Records for the task START

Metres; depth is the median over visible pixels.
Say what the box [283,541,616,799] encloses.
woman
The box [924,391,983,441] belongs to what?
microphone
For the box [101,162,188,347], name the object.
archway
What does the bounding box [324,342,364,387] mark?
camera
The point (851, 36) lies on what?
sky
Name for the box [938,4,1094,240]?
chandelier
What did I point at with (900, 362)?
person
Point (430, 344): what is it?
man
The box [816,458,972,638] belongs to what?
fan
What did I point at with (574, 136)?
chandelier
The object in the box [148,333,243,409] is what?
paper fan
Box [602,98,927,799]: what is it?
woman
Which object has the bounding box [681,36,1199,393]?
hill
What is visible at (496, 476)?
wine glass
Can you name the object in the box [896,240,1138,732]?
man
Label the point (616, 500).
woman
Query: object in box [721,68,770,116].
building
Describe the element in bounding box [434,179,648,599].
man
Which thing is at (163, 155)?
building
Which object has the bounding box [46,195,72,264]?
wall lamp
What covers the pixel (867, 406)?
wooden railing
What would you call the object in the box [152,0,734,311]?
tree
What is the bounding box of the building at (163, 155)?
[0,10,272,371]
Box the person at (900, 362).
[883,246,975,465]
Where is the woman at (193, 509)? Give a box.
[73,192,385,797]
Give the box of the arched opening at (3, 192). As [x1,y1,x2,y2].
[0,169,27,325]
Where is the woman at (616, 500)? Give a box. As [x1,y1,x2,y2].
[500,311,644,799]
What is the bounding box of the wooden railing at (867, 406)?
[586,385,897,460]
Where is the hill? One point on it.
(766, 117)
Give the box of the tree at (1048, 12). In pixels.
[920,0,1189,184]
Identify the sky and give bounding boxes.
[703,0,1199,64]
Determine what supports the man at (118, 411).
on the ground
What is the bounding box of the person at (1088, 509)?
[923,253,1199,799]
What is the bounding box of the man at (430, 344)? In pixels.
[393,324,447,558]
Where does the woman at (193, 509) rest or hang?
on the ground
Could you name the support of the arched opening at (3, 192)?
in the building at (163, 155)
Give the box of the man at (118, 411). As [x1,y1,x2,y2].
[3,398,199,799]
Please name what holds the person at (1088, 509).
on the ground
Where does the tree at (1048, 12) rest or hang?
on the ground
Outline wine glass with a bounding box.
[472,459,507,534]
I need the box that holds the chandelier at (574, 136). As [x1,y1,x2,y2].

Records for the task END

→ **Directions for this task**
What the exercise needs is every record again, word for word.

→ **Output below**
Metres; depth is the median over visible pixels.
Say what the box [283,541,616,799] encloses.
woman
The box [924,391,983,441] belongs to what?
microphone
For the box [101,162,188,347], name the object.
archway
What does the bounding box [324,342,364,387] mark?
camera
The point (851, 36) lies on what?
sky
Name for the box [938,4,1094,240]?
chandelier
What did I point at with (900, 362)?
person
Point (430, 344): what is it?
man
The box [816,458,972,638] belongs to what?
fan
What did I point at with (574, 136)?
chandelier
The object in the box [148,333,243,409] is what?
paper fan
Box [602,98,927,799]: what is it?
woman
Which object has the bounding box [681,36,1199,393]?
hill
What is visible at (496, 476)?
wine glass
Can you name the object in the box [896,240,1138,732]?
man
Label the point (616, 500).
woman
Query: object in box [721,68,770,116].
building
Describe the element in bounding box [434,179,648,599].
man
Which thing is at (163, 155)?
building
Which object has the bounding box [46,195,72,264]?
wall lamp
What covers the pixel (867, 406)?
wooden railing
What would you call the object in the box [152,0,734,311]?
tree
What is the bounding box of the building at (163, 155)?
[0,10,272,371]
Box the person at (900, 362).
[883,246,975,465]
Where is the woman at (193, 509)? Give a box.
[73,192,385,797]
Give the box of the arched opening at (3, 192). As [x1,y1,x2,y2].
[0,169,27,325]
Where is the woman at (616, 500)? Give a box. As [x1,y1,x2,y2].
[500,311,644,799]
What is the bounding box of the wooden railing at (867, 406)?
[586,385,897,460]
Where is the hill? One point on it.
(766, 117)
Give the box of the tree at (1048, 12). In pixels.
[920,0,1189,184]
Identify the sky and give bounding boxes.
[703,0,1199,64]
Determine what supports the man at (118, 411).
on the ground
What is the bounding box of the person at (1088, 509)?
[923,253,1199,799]
What is the bounding box of the man at (430, 344)? In pixels.
[393,324,447,558]
Where does the woman at (193, 509) rest or hang?
on the ground
Could you name the support of the arched opening at (3, 192)?
in the building at (163, 155)
Give the box of the man at (118, 411). As [x1,y1,x2,y2].
[3,398,199,799]
Please name what holds the person at (1088, 509).
on the ground
Where does the tree at (1048, 12) rest or hang?
on the ground
Outline wine glass with a bounding box.
[472,459,507,534]
I need the box that holds the chandelier at (574, 136). As [x1,y1,x2,y2].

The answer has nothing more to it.